Assignment ::
Copy the records below exactly, leaving out any pictures.
*** Given data
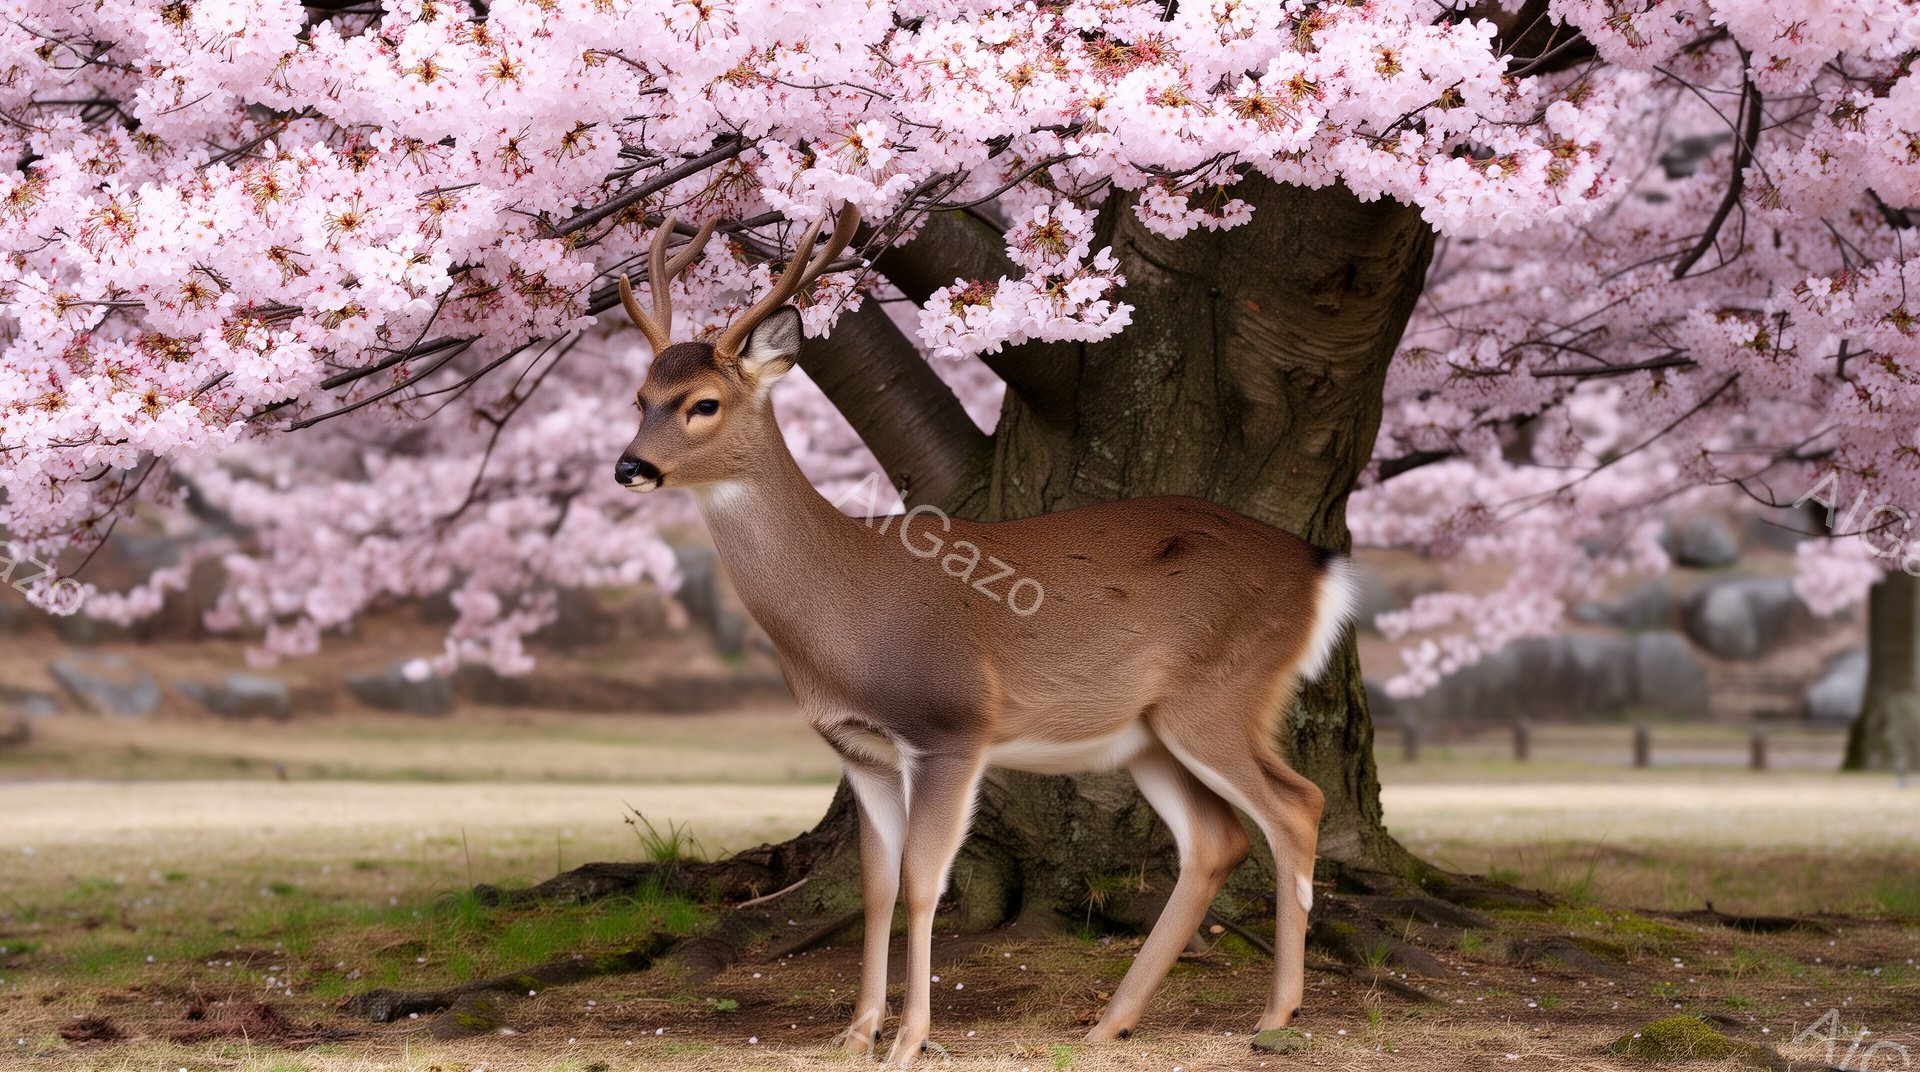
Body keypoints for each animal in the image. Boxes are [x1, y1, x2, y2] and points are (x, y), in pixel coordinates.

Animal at [611, 204, 1358, 1066]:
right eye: (639, 396)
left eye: (702, 403)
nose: (629, 468)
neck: (843, 613)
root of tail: (1321, 569)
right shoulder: (861, 749)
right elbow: (876, 886)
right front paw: (855, 1033)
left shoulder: (951, 727)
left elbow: (922, 882)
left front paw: (908, 1040)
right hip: (1147, 732)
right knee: (1216, 839)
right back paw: (1111, 1021)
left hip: (1223, 693)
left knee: (1297, 805)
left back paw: (1276, 1014)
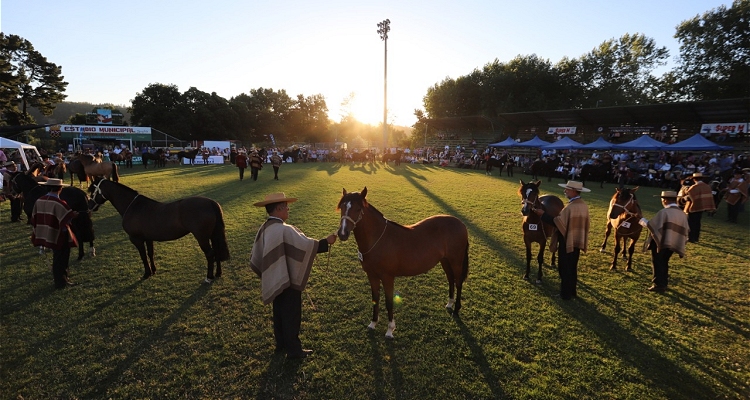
******
Response to the task ::
Body keypoints for each animal in the image. Boxes are [x1, y1, x2, y2] and points are (x, y), in pixel coordinates.

Animal at [611, 204, 1358, 1066]:
right eye: (639, 396)
left eye: (702, 403)
nose: (629, 468)
neck: (843, 613)
root of tail: (1321, 569)
right shoulder: (861, 749)
right elbow: (876, 886)
right front paw: (855, 1033)
left shoulder: (951, 727)
left elbow: (922, 882)
left front paw: (908, 1040)
right hip: (1147, 732)
right knee: (1216, 839)
right back paw: (1111, 1021)
left hip: (1223, 693)
left knee: (1297, 805)
left back paw: (1276, 1014)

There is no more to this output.